In Austria, where it was grown on 365 ha as of 1999, Bouvier is used primarily for Sturm—a seasonally produced semi-fermented grape must—and young-bottled wines. In Germany, Bouvier was cultivated on 31 ha as of 2004.

Bouvier ripens very early, is resistant to frost, and gives a rather low yield. Its wines are golden yellow, mild in taste and have a Muscat aroma.

==History and pedigree==
Winery owner Clotar Bouvier (1853–1930) discovered a vine of this variety in his vineyard in Herzogburg, Ober-Radkersburg (in present-day Slovenia) in the year 1900. He used this vine as a basis for breeding and, after several years of selection, started to sell it, after which it became widely spread across Austria-Hungary.
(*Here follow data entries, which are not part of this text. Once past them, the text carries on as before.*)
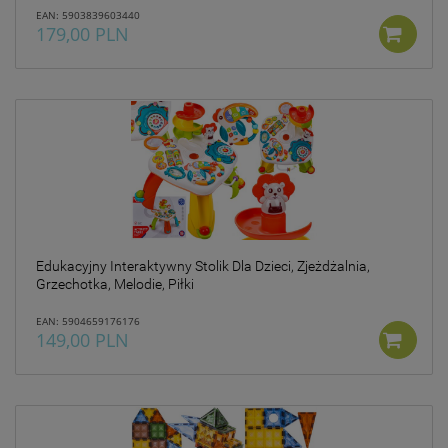
EAN: 5903839603440
179,00 PLN
Edukacyjny Interaktywny Stolik Dla Dzieci, Zjeżdżalnia,
Grzechotka, Melodie, Piłki
EAN: 5904659176176
149,00 PLN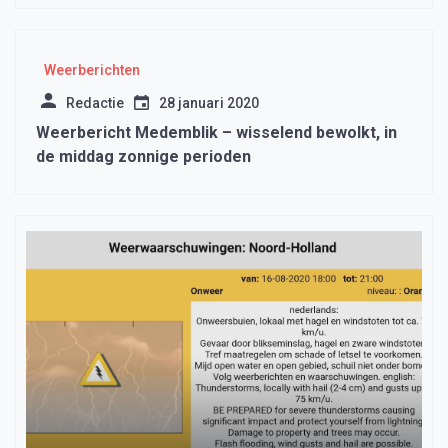
Weerberichten
Redactie
28 januari 2020
Weerbericht Medemblik – wisselend bewolkt, in
de middag zonnige perioden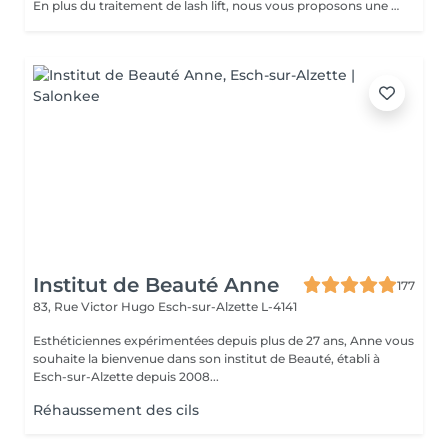
En plus du traitement de lash lift, nous vous proposons une expérience complète de soins de la peau. Notre routine de soins personnalisée comprend un double nettoyage pour éliminer les impuretés, suivi d'une exfoliation douce pour une peau lisse et radieuse. Ensuite, nous infusons votre peau avec un sérum hydratant spécialement sélectionné pour répondre à vos besoins. Enfin, nous appliquons un masque facial sur mesure qui offre une hydratation intense et une sensation de bien-être apaisante. Cette combinaison de lash lift et de soins de la peau vous permet de profiter de cils magnifiquement recourbés et d'une peau éclatante.
Institut de Beauté Anne
177
83, Rue Victor Hugo
Esch-sur-Alzette L-4141
Esthéticiennes expérimentées depuis plus de 27 ans, Anne vous
souhaite la bienvenue dans son institut de Beauté, établi à
Esch-sur-Alzette depuis 2008...
Réhaussement des cils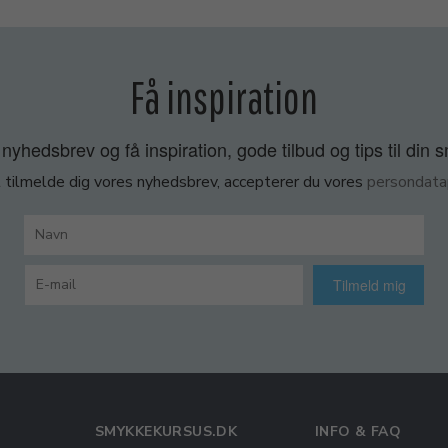
Få inspiration
nyhedsbrev og få inspiration, gode tilbud og tips til din 
 tilmelde dig vores nyhedsbrev, accepterer du vores
persondatap
Tilmeld mig
SMYKKEKURSUS.DK
INFO & FAQ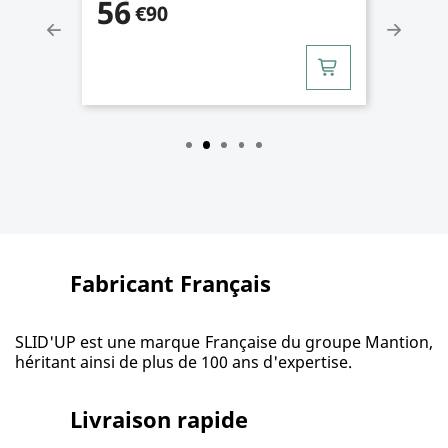
102
€17
Fabricant Français
SLID'UP est une marque Française du groupe Mantion,
héritant ainsi de plus de 100 ans d'expertise.
Livraison rapide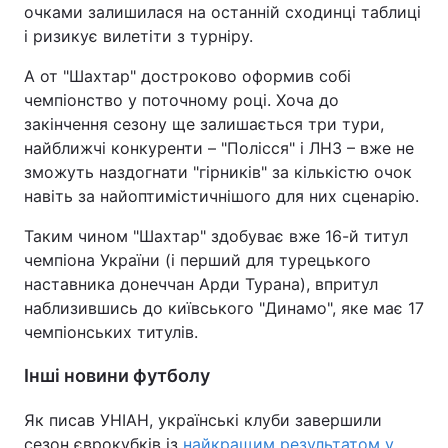
очками залишилася на останній сходинці таблиці
і ризикує вилетіти з турніру.
А от "Шахтар" достроково оформив собі
чемпіонство у поточному році. Хоча до
закінчення сезону ще залишається три тури,
найближчі конкуренти – "Полісся" і ЛНЗ – вже не
зможуть наздогнати "гірників" за кількістю очок
навіть за найоптимістичнішого для них сценарію.
Таким чином "Шахтар" здобуває вже 16-й титул
чемпіона України (і перший для турецького
наставника донеччан Арди Турана), впритул
наблизившись до київського "Динамо", яке має 17
чемпіонських титулів.
Інші новини футболу
Як писав УНІАН, українські клуби завершили
сезон єврокубків із
найкращим результатом у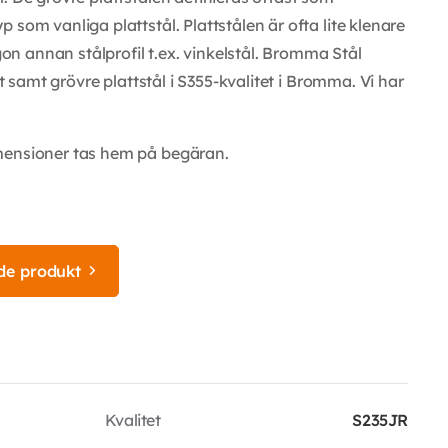
som vanliga plattstål. Plattstålen är ofta lite klenare
 annan stålprofil t.ex. vinkelstål. Bromma Stål
et samt grövre plattstål i S355-kvalitet i Bromma. Vi har
mensioner tas hem på begäran.
de produkt
Kvalitet
S235JR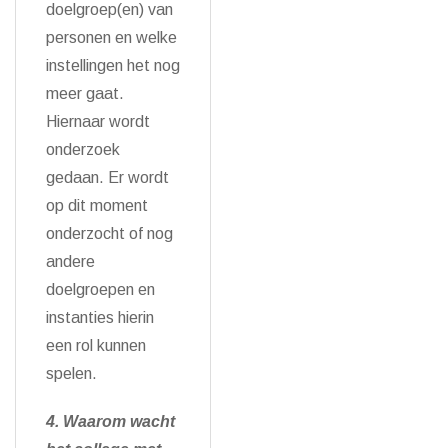
doelgroep(en) van
personen en welke
instellingen het nog
meer gaat.
Hiernaar wordt
onderzoek
gedaan. Er wordt
op dit moment
onderzocht of nog
andere
doelgroepen en
instanties hierin
een rol kunnen
spelen.
4. Waarom wacht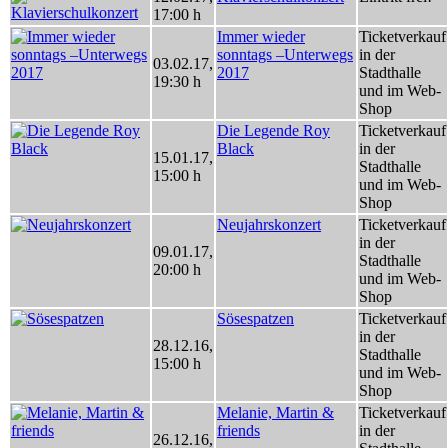
17:00 h
Immer wieder
Ticketverkauf
sonntags –Unterwegs
in der
03.02.17
,
2017
Stadthalle
19:30 h
und im Web-
Shop
Die Legende Roy
Ticketverkauf
Black
in der
15.01.17
,
Stadthalle
15:00 h
und im Web-
Shop
Neujahrskonzert
Ticketverkauf
in der
09.01.17
,
Stadthalle
20:00 h
und im Web-
Shop
Sösespatzen
Ticketverkauf
in der
28.12.16
,
Stadthalle
15:00 h
und im Web-
Shop
Melanie, Martin &
Ticketverkauf
friends
in der
26.12.16
,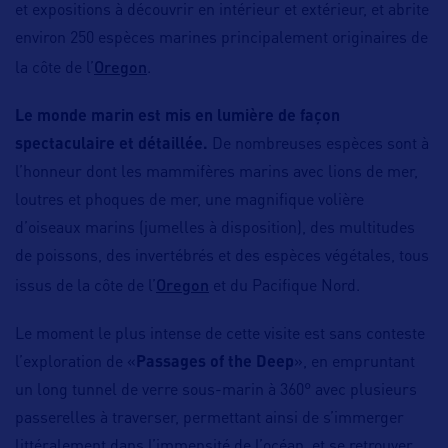
et expositions à découvrir en intérieur et extérieur, et abrite
environ 250 espèces marines principalement originaires de
Oregon
la côte de l’
.
Le monde marin est mis en lumière de façon
spectaculaire et détaillée.
De nombreuses espèces sont à
l’honneur dont les mammifères marins avec lions de mer,
loutres et phoques de mer, une magnifique volière
d’oiseaux marins (jumelles à disposition), des multitudes
de poissons, des invertébrés et des espèces végétales, tous
Oregon
issus de la côte de l’
et du Pacifique Nord.
Le moment le plus intense de cette visite est sans conteste
l’exploration de «
Passages of the Deep
», en empruntant
un long tunnel de verre sous-marin à 360° avec plusieurs
passerelles à traverser, permettant ainsi de s’immerger
littéralement dans l’immensité de l’océan, et se retrouver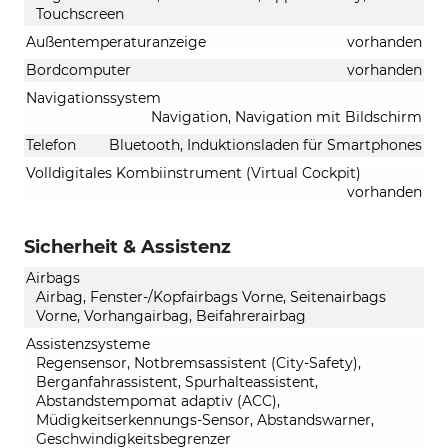
Touchscreen
Außentemperaturanzeige
vorhanden
Bordcomputer
vorhanden
Navigationssystem
Navigation, Navigation mit Bildschirm
Telefon
Bluetooth, Induktionsladen für Smartphones
Volldigitales Kombiinstrument (Virtual Cockpit)
vorhanden
Sicherheit & Assistenz
Airbags
Airbag, Fenster-/Kopfairbags Vorne, Seitenairbags
Vorne, Vorhangairbag, Beifahrerairbag
Assistenzsysteme
Regensensor, Notbremsassistent (City-Safety),
Berganfahrassistent, Spurhalteassistent,
Abstandstempomat adaptiv (ACC),
Müdigkeitserkennungs-Sensor, Abstandswarner,
Geschwindigkeitsbegrenzer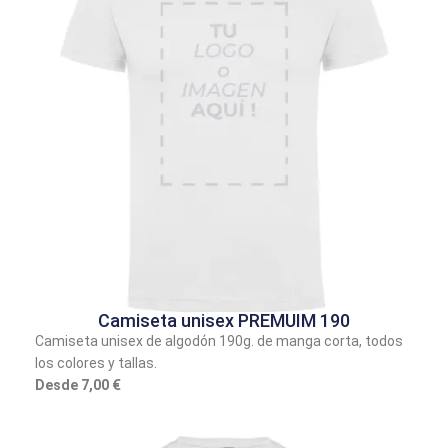
Camiseta unisex PREMUIM 190
Camiseta unisex de algodón 190g. de manga corta, todos
los colores y tallas.
Desde 7,00 €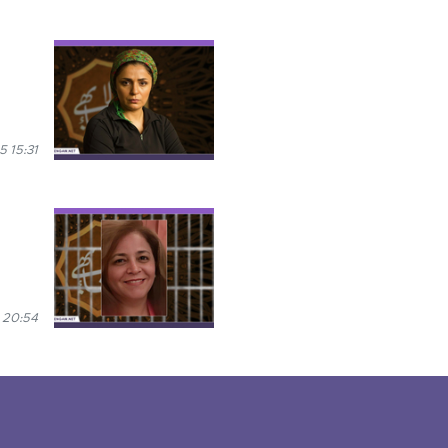
 15:31
 20:54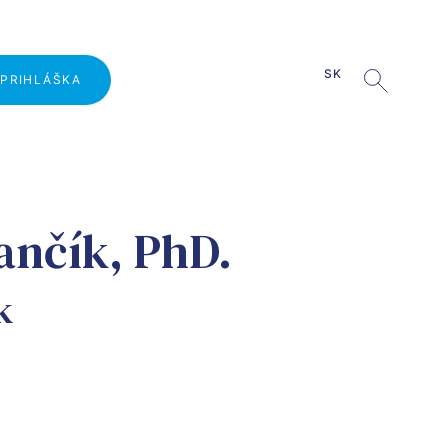
SK
PRIHLÁŠKA
Prečo študovať na VŠLG?
ančík, PhD.
Deň otvorených dverí
Prijímacie konanie
k
Školné
Kombinované štúdium
Projekt
Logistika hrou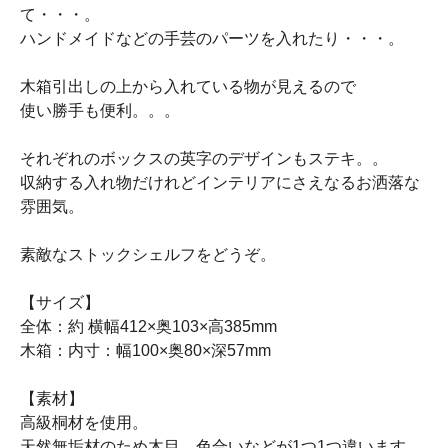
て・・・。
ハンドメイドなどの手芸のパーツを入れたり・・・。
木箱引出しの上から入れている物が見えるので
使い勝手も便利。。。
それぞれのボックスの英字のデザインもステキ。。
収納する入れ物だけれどインテリアにさえなるお洒落な
雰囲気。
素敵なストックシェルフをどうぞ。
【サイズ】
全体：約 横幅412×奥103×高385mm
木箱：内寸：幅100×奥80×深57mm
【素材】
高級桐材を使用。
天然無垢材のため木目、色合いなどが1つ1つ違います。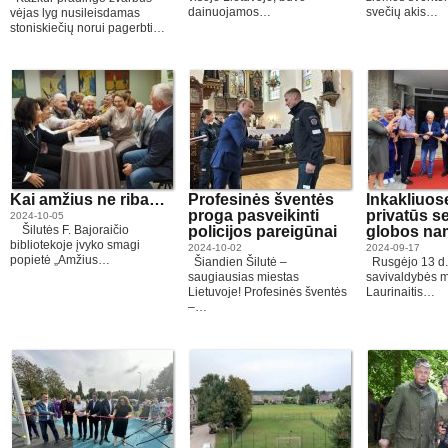
dainuojamos…
svečių akis…
vėjas lyg nusileisdamas
stoniskiečių norui pagerbti…
Kai amžius ne riba…
Profesinės šventės
Inkakliuose
proga pasveikinti
privatūs s
2024-10-05
Šilutės F. Bajoraičio
policijos pareigūnai
globos na
bibliotekoje įvyko smagi
2024-10-02
2024-09-17
popietė „Amžius…
Šiandien Šilutė –
Rusgėjo 13 d. 
saugiausias miestas
savivaldybės m
Lietuvoje! Profesinės šventės
Laurinaitis…
–…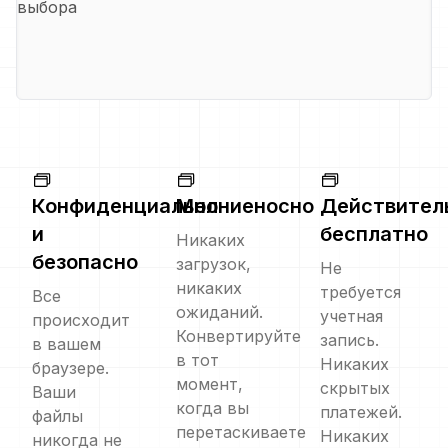
выбора
Конфиденциально
Молниеносно
Действител
и
бесплатно
Никаких
безопасно
загрузок,
Не
никаких
требуется
Все
ожиданий.
учетная
происходит
Конвертируйте
запись.
в вашем
в тот
Никаких
браузере.
момент,
скрытых
Ваши
когда вы
платежей.
файлы
перетаскиваете
Никаких
никогда не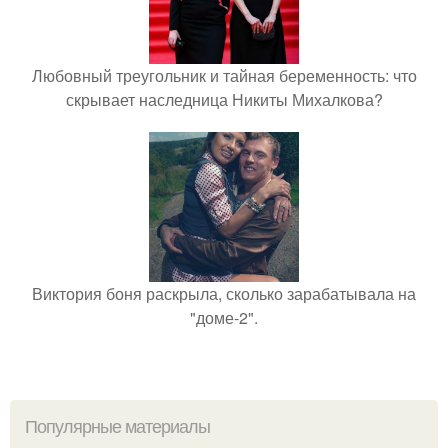
Любовный треугольник и тайная беременность: что
скрывает наследница Никиты Михалкова?
Виктория боня раскрыла, сколько зарабатывала на
"доме-2".
Популярные материалы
DNA profiling has revealed Bouvier to be a crossing (probably a natural one) of a Pinot variety (which could be Pinot noir, Pinot gris or Pinot blanc) and another, unidentified variety, possibly Muscat à Petits Grains according to the Vitis International Variety Catalogue.

In 1963 at the Kölyuktetö viticultural research facility in Eger, viticulturists László Bereznai and József Csizmazia crossed Bouvier with Eger 2 (a selfling of Villard blanc) to produce the Hungarian wine grape Bianca.

== Synonyms ==
Bouvier is also known under the synonyms Bela Ranina, Bela Ranka, Boouvierovo Grozno, Bouvier blanc, Bouvier Précoce, Bouvier Trante weisse, Bouvier Traube weisse, Bouvierov Hrozen, Bouvierova Ranina, Bouvierovo Grozno, Bouvierovo Hrozno, Bouvierovo Ranina, Bouvierrebe, Bouviertraube, Bouviertraube weisse, Bouvieruv Hrozen, Bouvijejeva Ranka, Bouvijeorva Ranina, Bouvijerova Ranka, Bovije, Buveleova Ranka, Buvie, Buvierov Hrozen, Buvije, Buvijeova Ranina, Buvijeova Ranka, Buvijeva Ranka, Buvileova Ranka, Chasselas Bouvier, Findling, Kimmig Kp 1, Précoce de Bouvier, Précoce de Bouvier bianco, Précoce de Bouvier blanc, Précoce di Bouvier bianco, Radgonska Ranina, Radgonska Ranina bijela, Ragdonska Ranina bela, Ranina, Ranina bela, Ranka, and Sasla Buvije.